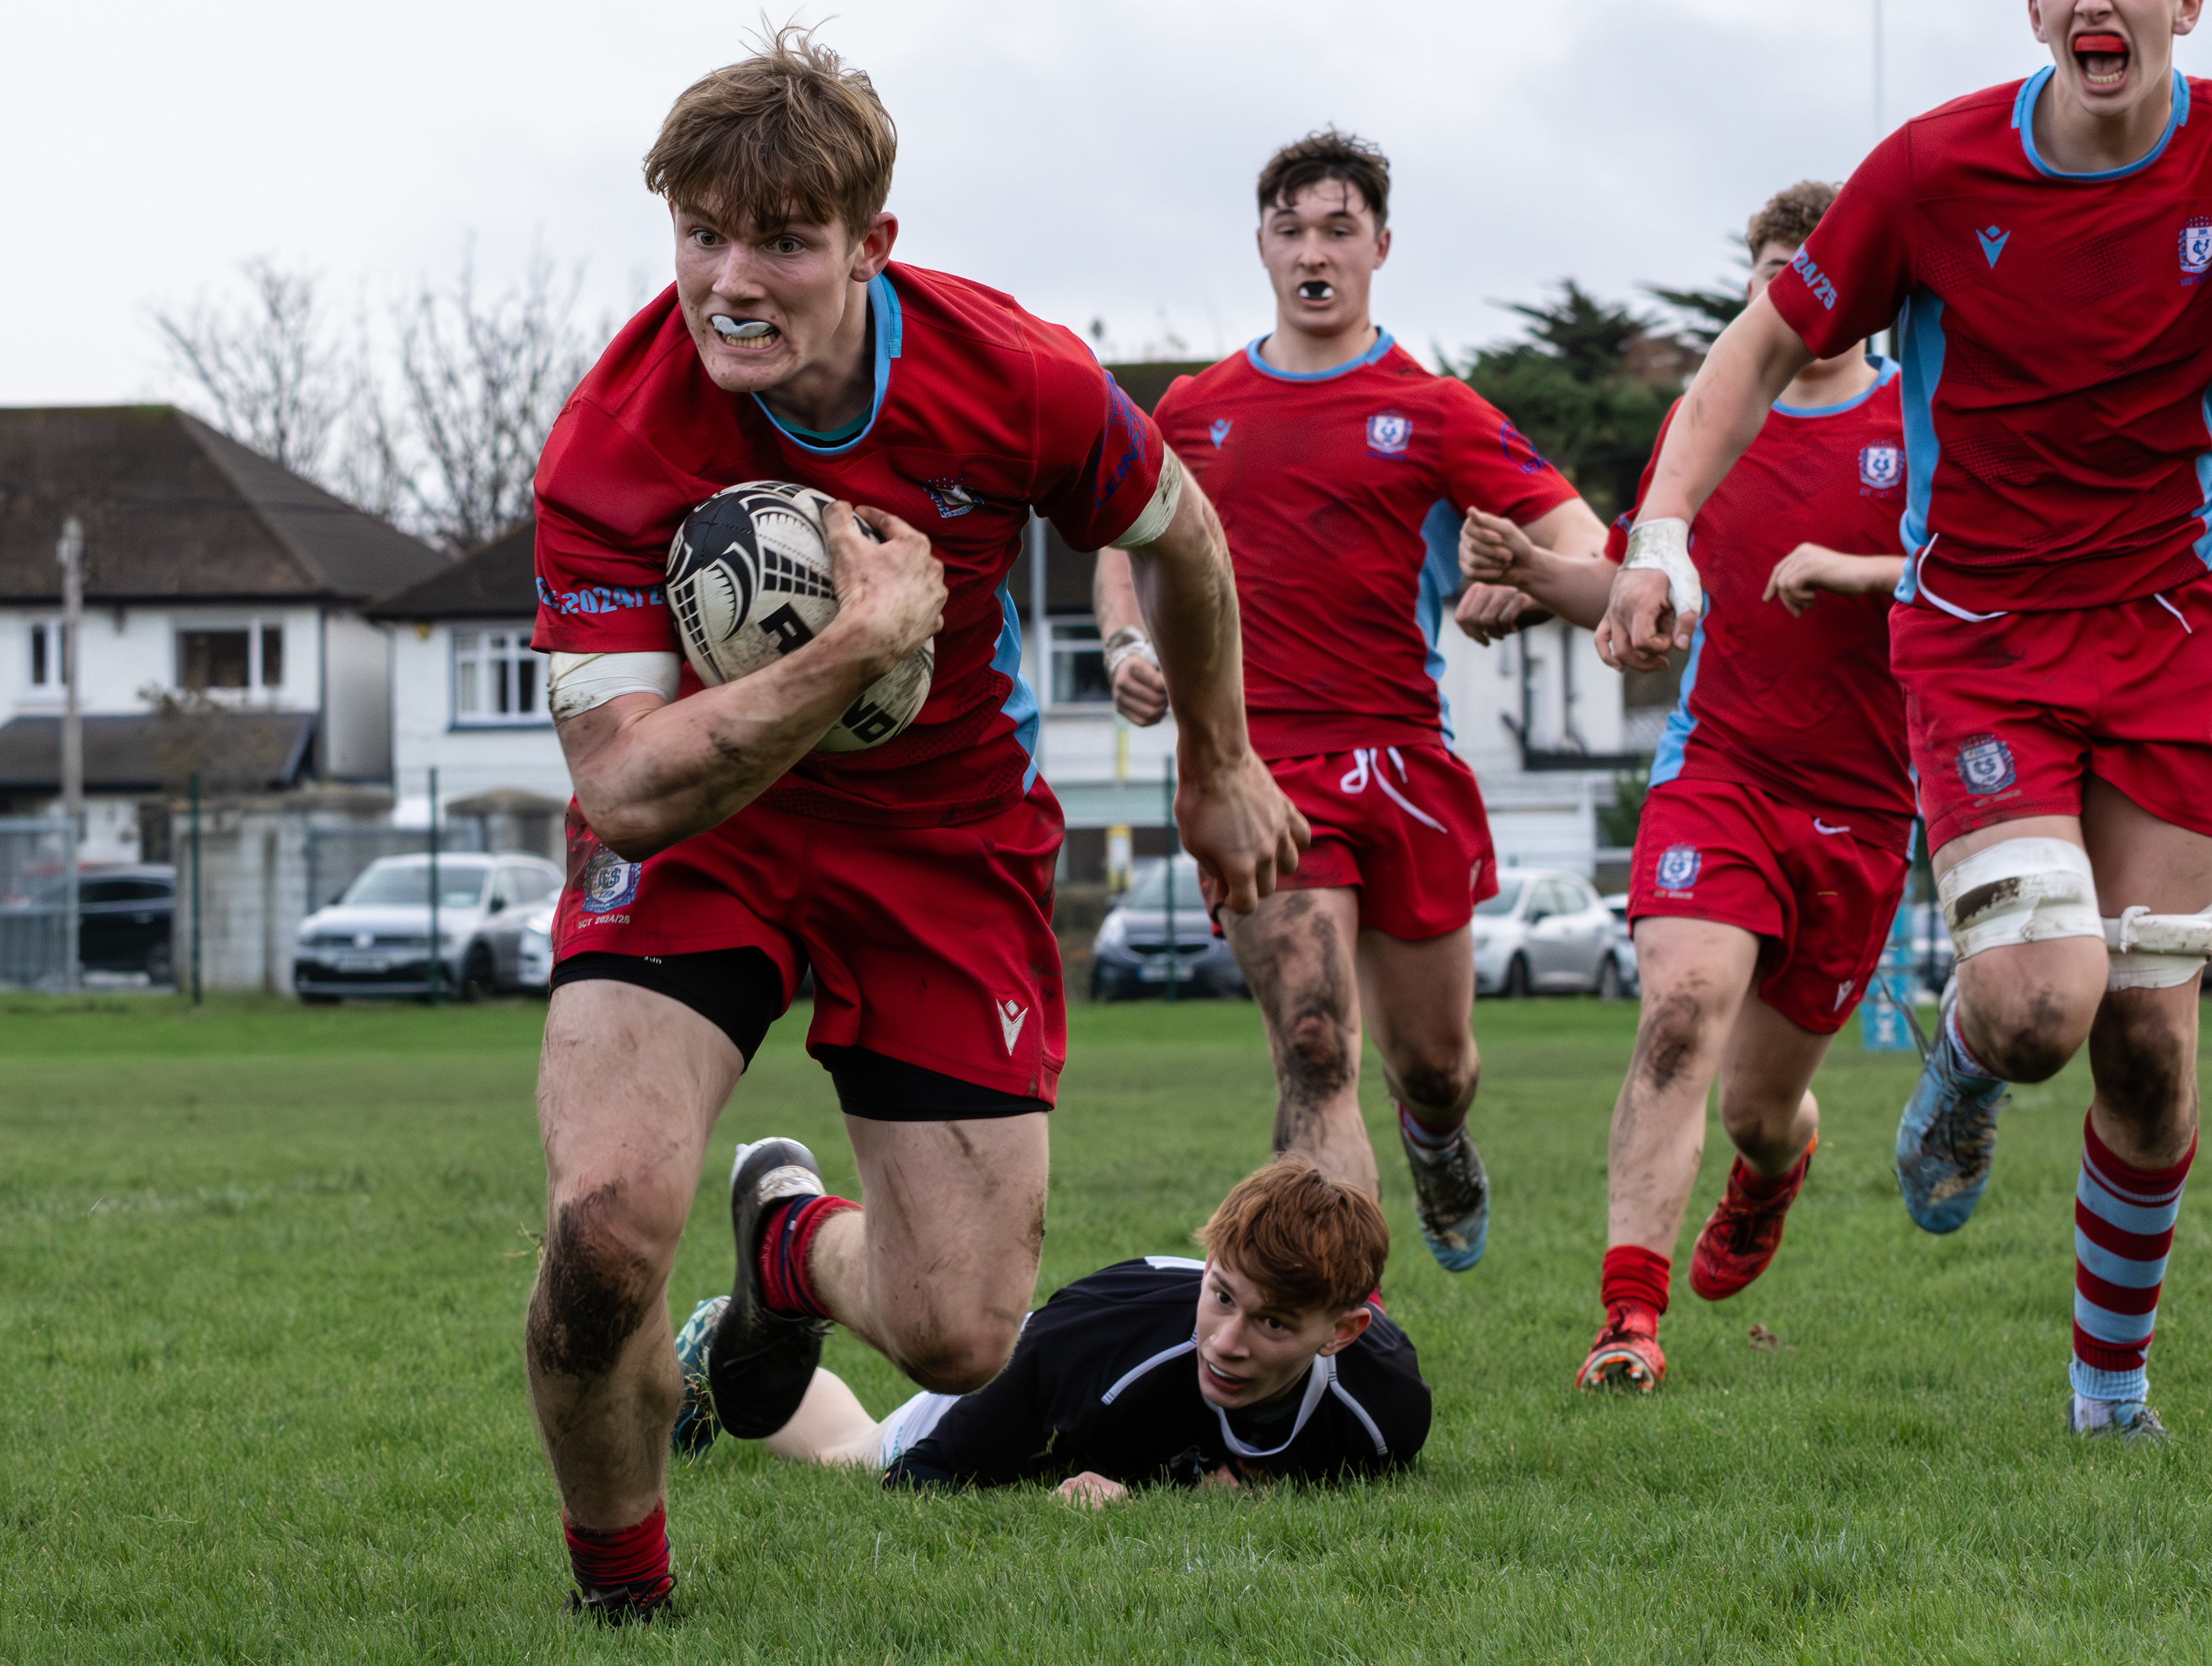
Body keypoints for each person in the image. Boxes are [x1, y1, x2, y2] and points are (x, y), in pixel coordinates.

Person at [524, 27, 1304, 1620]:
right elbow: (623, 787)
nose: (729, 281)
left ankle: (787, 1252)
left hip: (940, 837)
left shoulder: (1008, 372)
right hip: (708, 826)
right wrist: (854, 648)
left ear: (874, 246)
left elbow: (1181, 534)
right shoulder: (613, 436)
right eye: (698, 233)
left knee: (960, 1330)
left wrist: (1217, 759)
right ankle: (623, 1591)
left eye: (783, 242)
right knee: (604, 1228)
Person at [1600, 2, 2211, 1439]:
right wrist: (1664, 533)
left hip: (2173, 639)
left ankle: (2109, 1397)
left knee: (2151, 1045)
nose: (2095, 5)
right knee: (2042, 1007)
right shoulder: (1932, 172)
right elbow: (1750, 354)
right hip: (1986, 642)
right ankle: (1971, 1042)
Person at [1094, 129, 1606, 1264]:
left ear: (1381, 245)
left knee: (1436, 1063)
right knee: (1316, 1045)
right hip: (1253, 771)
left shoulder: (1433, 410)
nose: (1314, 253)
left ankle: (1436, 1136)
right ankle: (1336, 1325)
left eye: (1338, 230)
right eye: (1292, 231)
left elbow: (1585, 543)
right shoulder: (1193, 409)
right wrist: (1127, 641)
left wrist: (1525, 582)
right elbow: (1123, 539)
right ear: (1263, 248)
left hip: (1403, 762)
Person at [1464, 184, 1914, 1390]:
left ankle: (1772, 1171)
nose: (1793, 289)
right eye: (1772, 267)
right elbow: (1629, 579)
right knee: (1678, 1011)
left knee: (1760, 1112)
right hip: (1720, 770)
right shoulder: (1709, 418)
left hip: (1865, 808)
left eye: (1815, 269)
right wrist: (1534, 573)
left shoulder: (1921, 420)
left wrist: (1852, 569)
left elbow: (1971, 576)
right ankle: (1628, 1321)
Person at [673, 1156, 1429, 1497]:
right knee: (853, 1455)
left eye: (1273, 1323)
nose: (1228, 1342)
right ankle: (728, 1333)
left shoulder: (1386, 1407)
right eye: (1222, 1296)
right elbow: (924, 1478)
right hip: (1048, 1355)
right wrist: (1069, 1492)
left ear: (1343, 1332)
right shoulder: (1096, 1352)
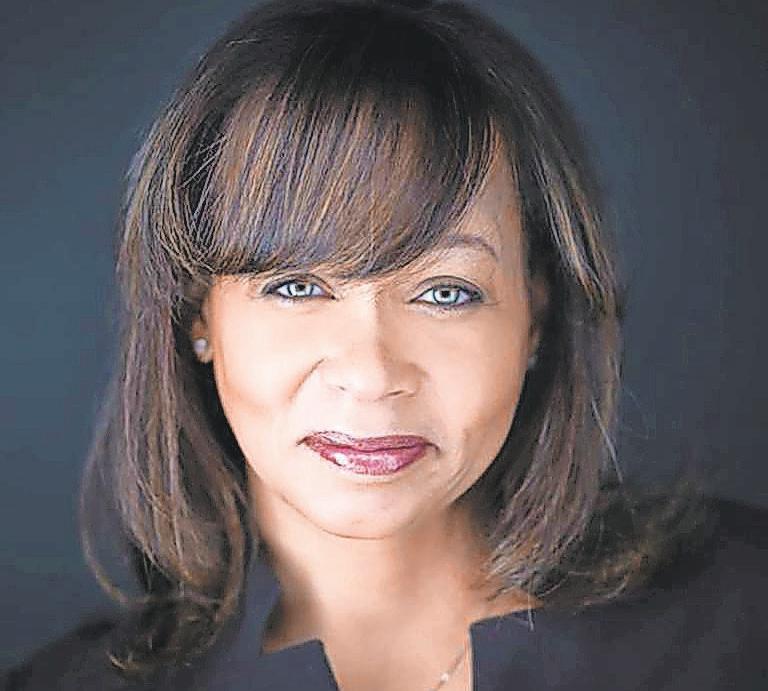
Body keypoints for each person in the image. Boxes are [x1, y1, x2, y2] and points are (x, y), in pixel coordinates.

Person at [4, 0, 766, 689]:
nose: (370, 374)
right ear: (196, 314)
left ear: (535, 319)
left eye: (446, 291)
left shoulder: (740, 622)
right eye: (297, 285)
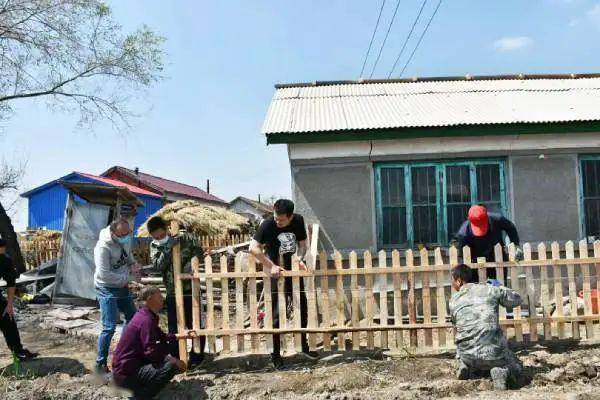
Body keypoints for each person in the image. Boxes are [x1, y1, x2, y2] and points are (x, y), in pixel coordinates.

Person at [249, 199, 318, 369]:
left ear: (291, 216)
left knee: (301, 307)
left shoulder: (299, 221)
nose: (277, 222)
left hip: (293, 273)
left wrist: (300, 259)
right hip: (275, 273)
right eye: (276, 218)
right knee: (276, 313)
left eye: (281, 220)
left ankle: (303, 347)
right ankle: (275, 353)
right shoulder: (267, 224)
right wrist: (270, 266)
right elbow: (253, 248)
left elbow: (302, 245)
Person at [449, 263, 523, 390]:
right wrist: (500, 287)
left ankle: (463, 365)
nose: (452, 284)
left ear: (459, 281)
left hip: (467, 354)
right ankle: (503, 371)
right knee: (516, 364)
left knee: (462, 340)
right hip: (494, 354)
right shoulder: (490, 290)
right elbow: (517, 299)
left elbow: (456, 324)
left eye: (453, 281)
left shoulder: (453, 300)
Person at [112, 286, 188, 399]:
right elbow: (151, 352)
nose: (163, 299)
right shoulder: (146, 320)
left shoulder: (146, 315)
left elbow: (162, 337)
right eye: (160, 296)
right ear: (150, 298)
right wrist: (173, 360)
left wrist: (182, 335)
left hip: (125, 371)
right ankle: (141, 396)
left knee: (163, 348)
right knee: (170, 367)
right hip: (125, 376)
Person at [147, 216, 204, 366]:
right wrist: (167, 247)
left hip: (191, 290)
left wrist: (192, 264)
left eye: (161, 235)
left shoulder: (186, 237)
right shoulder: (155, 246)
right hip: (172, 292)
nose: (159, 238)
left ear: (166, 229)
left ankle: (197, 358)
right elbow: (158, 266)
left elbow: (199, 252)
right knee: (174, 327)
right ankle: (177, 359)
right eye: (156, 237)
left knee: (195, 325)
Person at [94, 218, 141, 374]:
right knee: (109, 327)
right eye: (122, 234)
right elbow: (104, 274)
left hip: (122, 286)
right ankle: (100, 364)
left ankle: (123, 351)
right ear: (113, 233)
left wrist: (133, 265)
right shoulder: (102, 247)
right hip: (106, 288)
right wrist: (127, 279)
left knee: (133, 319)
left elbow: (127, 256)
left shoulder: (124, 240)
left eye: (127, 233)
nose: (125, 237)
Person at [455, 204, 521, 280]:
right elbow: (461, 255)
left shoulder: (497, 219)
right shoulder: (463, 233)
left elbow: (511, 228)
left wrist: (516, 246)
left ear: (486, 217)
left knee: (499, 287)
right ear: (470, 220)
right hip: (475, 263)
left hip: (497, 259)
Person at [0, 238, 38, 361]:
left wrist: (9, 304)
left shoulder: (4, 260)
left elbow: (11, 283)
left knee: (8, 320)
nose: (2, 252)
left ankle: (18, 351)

**What the exercise asks**
Reproduce exactly the section above that begins at the line containing "left ear: (459, 281)" and ends at the line containing "right ankle: (141, 396)", leaving out all other lines.

**Answer to the exercise**
left ear: (459, 281)
left hip: (467, 354)
right ankle: (503, 371)
right knee: (516, 364)
left knee: (462, 340)
right hip: (494, 354)
right shoulder: (490, 290)
right elbow: (517, 299)
left elbow: (456, 324)
left eye: (453, 281)
left shoulder: (453, 300)
Person at [112, 286, 188, 399]:
right elbow: (151, 352)
nose: (163, 299)
right shoulder: (146, 320)
left shoulder: (146, 315)
left elbow: (162, 337)
right eye: (160, 296)
right ear: (150, 298)
right wrist: (173, 360)
left wrist: (182, 335)
left hip: (125, 371)
right ankle: (141, 396)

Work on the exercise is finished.